È un monumento nazionale. È uno dei complessi architettonici tra i più imponenti e meglio conservati di tutta la Ciociaria. È il luogo più desiderato per celebrare un matrimonio. Oggi siamo a Isola del Liri e parliamo del Castello Boncompagni Viscogliosi.

L’imponente struttura sorge su un masso di travertino che sbarra il corso al Fiume Liri costringendolo a dividersi in due rami e a formare le famose cascate, la più nota Cascata Grande a sud e la non meno suggestiva Cascata del Valcatoio o Cascatelle ad ovest.
Ventisettemetri di scrosciante stupore. Sono le uniche cascate al mondo a precipitare in un centro abitato. Le uniche!

Castello Boncompagni Viscogliosi - Isola Liri

Castello Boncompagni Viscogliosi – Isola Liri

Considerando che l’esterno del Castello Boncompagni Viscogliosi è già di per se’ uno spettacolo… il suo interno non può esser da meno!
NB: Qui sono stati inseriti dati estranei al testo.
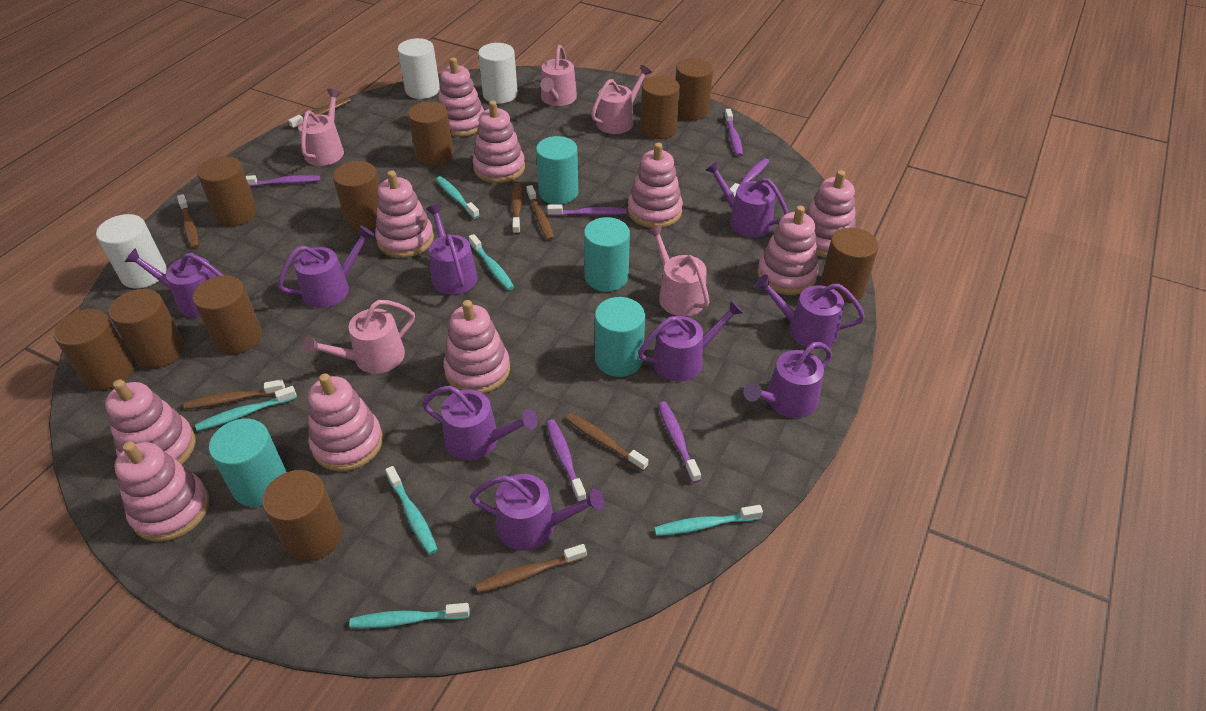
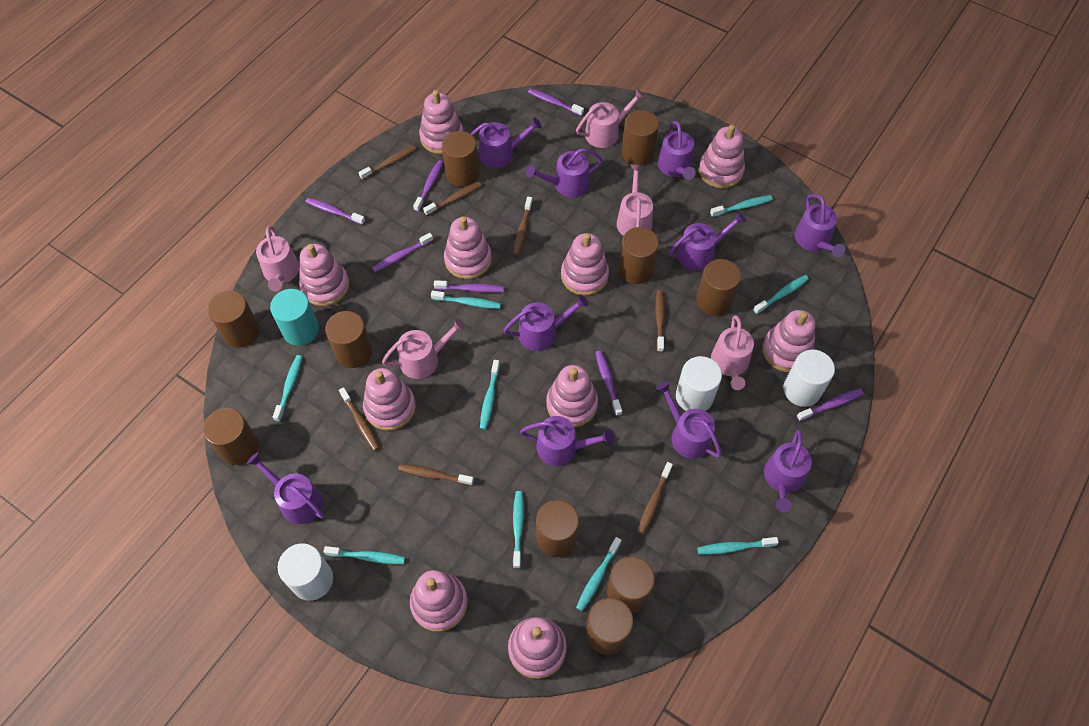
purple toothbrush: 6 -> 7
purple watering can: 9 -> 10
turquoise cylinder: 4 -> 1
turquoise toothbrush: 6 -> 9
Al castello si accede attraverso un ponte medievale che offre la suggestiva visione delle acque spumeggianti.
Partiamo dai due bucolici giardini posti al di là dei due rami del Liri. Nel giardino prospiciente l’ingresso del Palazzo verso l’abitato di Isola, venne inoltre realizzata, nel corso del XVII secolo, una Cappella a pianta circolare oggi dedicata alla Madonna delle Grazie.

E ora facciamo capolino nella più grande sala dipinta del Castello. Fungeva da “Anticamera” di Giacomo Boncompagni. E’ qui lui che passava gran parte della giornata, espletando le sue funzioni di Signore del Ducato di Sora e del Marchesato di Aquino.

Castello Boncompagni Viscogliosi - Isola Liri

Castello Boncompagni Viscogliosi – Isola Liri

Per allietare le sue giornate nel Castello, Giacomo Boncompagni ordino un ciclo di affreschi a soggetto biblico a una bottega di artisti che avevano lavorato a Roma nei grandi cantieri di Sisto V.
A interrompere le scene bibliche, ci sono statue rappresentanti le virtù che un buon principe deve avere nei confronti del suo popolo, che da Dio gli è stato affidato.

La decorazione pittorica fu eseguita nell’ultimo decennio del Cinquecento, ma la sala è più antica: essa risale infatti perlomeno alla fase quattrocentesca del Castello.

Castello Boncompagni Viscogliosi - Isola Liri

@castelloboncompagniviscogliosi.it

Interessante anche il Salone dei Diciotto Paesi in cui sono visibili altrettanti altorilievi in stucco raffiguranti tutti i paesi del ducato di Sora. Il Salone era la seconda anticamera di Giacomo Boncompagni, che orgoglioso del suo feudo, che comprendeva ormai il Ducato di Sora ed il Marchesato di Aquino, fece raffigurare sulle pareti i paesi che lo formavano, non mancando di sottolinearne figure illustri precedenti: Caio Mario, Cicerone, Tito Pomponio Attico, S. Tommaso d’Aquino. Ma anziché limitarsi alle più usuali decorazioni ad affresco, le vedute a volo d’uccello dei diciotto paesi del Ducato furono realizzate come altorilievi in stucco, con una cura particolare nella resa dei monumenti e della topografia.

Poi c’è la torre che svetta dall’alto ricordandoti che un tempo, era importante sbriciare ciò che accadeva da altezze come queste, che oggi invece possono rappresentare solo uno sguardo sulla bellezza.